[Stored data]
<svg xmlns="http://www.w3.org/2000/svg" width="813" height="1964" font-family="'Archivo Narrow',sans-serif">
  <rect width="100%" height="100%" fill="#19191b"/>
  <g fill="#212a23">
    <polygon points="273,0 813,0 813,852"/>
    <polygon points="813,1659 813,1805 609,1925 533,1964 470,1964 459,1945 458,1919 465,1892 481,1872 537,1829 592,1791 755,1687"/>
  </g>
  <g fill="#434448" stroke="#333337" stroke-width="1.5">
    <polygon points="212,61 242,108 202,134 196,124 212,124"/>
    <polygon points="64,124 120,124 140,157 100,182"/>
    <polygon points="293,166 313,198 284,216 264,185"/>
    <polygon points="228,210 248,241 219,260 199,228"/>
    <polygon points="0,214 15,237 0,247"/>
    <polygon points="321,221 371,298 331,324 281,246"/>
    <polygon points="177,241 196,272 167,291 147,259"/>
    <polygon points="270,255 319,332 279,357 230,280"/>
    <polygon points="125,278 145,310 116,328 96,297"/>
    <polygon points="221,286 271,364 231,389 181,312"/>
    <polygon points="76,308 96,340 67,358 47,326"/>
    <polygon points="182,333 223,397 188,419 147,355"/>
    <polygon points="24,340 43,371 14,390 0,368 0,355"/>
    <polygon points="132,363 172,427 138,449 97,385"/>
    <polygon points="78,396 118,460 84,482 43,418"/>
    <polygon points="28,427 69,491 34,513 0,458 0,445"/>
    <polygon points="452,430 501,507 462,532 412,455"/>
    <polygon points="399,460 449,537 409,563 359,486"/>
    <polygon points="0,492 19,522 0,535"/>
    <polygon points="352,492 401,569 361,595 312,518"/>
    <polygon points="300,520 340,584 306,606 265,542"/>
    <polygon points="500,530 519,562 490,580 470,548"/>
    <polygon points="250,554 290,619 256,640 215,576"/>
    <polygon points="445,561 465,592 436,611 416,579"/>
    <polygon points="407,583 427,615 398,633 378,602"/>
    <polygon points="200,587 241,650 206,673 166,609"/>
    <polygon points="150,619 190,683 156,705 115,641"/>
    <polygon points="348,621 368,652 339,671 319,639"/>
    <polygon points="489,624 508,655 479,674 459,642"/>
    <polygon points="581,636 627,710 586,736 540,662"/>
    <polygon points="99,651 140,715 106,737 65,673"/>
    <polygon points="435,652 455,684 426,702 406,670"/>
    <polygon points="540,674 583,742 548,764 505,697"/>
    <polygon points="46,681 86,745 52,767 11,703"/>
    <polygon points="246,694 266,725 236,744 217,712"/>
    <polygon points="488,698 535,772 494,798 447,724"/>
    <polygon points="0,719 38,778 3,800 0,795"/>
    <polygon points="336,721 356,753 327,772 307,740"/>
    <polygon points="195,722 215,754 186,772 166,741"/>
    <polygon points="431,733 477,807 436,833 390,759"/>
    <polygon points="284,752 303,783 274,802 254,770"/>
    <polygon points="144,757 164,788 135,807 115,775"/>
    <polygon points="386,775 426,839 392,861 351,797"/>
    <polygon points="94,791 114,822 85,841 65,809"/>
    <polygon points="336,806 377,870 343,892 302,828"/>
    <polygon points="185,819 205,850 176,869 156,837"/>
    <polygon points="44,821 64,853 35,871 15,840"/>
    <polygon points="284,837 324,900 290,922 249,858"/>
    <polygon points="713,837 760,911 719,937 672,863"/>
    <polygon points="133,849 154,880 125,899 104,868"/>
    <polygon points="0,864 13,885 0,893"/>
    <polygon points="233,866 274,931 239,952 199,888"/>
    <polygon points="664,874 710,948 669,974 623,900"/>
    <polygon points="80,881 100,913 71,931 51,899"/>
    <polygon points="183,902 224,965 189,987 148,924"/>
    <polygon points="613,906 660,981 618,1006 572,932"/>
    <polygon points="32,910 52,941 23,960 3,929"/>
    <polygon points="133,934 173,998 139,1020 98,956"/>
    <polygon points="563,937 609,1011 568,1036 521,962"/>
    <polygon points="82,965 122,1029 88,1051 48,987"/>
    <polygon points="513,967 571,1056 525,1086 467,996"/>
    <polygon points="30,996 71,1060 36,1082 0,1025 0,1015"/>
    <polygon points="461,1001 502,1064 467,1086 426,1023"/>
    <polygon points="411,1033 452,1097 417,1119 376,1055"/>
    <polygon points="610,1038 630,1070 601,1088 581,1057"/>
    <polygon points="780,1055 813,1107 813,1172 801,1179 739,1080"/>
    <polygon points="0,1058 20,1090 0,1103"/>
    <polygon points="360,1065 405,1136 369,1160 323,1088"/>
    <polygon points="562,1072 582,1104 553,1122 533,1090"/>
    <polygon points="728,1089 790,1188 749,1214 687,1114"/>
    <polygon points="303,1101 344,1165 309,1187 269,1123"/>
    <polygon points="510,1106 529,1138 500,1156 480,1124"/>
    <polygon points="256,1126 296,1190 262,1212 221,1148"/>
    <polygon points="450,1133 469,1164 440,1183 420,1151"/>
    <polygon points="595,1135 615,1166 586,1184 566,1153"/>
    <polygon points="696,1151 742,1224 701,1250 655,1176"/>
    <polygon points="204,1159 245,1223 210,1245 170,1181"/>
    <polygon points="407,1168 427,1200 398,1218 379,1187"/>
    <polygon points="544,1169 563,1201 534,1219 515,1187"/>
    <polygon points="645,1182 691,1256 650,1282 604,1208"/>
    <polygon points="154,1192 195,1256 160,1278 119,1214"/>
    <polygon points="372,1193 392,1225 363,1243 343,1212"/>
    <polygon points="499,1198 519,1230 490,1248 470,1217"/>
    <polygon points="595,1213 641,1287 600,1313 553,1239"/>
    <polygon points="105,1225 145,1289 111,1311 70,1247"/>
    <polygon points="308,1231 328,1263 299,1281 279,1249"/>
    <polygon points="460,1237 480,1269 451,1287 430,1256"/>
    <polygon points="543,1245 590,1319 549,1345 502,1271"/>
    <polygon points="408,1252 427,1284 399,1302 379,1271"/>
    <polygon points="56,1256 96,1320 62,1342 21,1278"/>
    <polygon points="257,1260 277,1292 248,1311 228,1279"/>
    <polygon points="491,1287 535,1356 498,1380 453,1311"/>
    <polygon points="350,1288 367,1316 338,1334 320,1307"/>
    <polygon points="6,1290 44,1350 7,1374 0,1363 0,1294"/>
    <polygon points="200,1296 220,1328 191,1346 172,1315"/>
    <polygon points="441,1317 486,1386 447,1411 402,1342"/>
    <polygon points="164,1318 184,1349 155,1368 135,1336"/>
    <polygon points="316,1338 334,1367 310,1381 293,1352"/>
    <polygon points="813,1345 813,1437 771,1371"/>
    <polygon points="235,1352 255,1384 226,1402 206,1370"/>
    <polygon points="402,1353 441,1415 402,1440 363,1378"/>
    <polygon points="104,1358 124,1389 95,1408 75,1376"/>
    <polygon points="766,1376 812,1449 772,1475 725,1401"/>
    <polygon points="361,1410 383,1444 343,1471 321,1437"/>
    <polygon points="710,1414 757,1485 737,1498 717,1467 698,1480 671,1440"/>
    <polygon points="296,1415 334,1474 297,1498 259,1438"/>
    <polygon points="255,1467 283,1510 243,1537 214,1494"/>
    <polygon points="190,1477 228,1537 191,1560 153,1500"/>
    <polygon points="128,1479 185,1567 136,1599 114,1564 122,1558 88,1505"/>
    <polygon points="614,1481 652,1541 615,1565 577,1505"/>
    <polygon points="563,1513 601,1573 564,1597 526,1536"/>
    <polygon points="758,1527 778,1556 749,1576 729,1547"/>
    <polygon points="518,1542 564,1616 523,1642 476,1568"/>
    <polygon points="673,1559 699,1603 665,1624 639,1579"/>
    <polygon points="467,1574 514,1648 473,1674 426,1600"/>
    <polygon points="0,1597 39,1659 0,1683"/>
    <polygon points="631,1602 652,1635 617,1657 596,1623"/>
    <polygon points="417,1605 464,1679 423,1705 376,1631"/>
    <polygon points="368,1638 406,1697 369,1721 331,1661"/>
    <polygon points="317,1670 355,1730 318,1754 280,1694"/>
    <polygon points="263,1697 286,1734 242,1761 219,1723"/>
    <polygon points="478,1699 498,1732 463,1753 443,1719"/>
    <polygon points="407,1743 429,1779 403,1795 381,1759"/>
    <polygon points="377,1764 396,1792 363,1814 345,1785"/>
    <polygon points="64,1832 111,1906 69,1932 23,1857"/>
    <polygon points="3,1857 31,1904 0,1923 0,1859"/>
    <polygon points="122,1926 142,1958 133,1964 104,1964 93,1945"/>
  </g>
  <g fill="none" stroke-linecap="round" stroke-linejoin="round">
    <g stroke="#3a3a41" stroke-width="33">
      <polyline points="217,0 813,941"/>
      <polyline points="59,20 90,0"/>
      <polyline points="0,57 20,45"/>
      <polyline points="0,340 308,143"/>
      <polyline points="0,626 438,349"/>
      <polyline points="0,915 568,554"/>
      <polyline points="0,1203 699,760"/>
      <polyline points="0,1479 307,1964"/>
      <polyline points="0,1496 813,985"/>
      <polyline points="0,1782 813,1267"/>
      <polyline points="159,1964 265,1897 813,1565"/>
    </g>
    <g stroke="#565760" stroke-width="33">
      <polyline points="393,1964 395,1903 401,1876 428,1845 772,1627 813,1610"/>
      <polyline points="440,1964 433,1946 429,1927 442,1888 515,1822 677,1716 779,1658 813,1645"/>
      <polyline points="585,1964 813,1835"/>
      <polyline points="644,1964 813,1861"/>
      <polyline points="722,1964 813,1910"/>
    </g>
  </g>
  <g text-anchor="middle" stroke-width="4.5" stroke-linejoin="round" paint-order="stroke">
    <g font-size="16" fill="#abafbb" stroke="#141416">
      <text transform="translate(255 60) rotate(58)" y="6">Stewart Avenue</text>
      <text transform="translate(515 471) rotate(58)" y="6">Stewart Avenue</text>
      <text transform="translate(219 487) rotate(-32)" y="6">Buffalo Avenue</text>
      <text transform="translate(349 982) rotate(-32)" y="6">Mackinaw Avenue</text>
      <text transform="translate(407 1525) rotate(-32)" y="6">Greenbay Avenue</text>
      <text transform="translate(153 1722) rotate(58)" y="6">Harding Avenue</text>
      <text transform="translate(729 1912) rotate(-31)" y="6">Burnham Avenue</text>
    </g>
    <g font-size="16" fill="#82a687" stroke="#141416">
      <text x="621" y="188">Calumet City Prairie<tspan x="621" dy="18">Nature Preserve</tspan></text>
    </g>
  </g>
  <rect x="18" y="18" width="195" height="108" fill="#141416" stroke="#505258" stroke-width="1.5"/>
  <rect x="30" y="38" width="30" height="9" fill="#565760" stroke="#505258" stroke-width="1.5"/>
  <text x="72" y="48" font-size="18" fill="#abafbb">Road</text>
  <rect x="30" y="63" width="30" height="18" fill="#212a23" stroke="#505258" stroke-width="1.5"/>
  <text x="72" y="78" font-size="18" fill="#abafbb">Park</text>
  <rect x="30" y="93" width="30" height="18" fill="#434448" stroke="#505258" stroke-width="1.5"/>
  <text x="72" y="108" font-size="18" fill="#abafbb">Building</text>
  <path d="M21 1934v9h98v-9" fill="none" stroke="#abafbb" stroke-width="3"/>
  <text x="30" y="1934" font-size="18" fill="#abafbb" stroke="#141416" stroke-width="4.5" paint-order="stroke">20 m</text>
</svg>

Task description: Where a line of the records contains the word "linejoin", copy that line.

Response area:
  <g fill="none" stroke-linecap="round" stroke-linejoin="round">
  <g text-anchor="middle" stroke-width="4.5" stroke-linejoin="round" paint-order="stroke">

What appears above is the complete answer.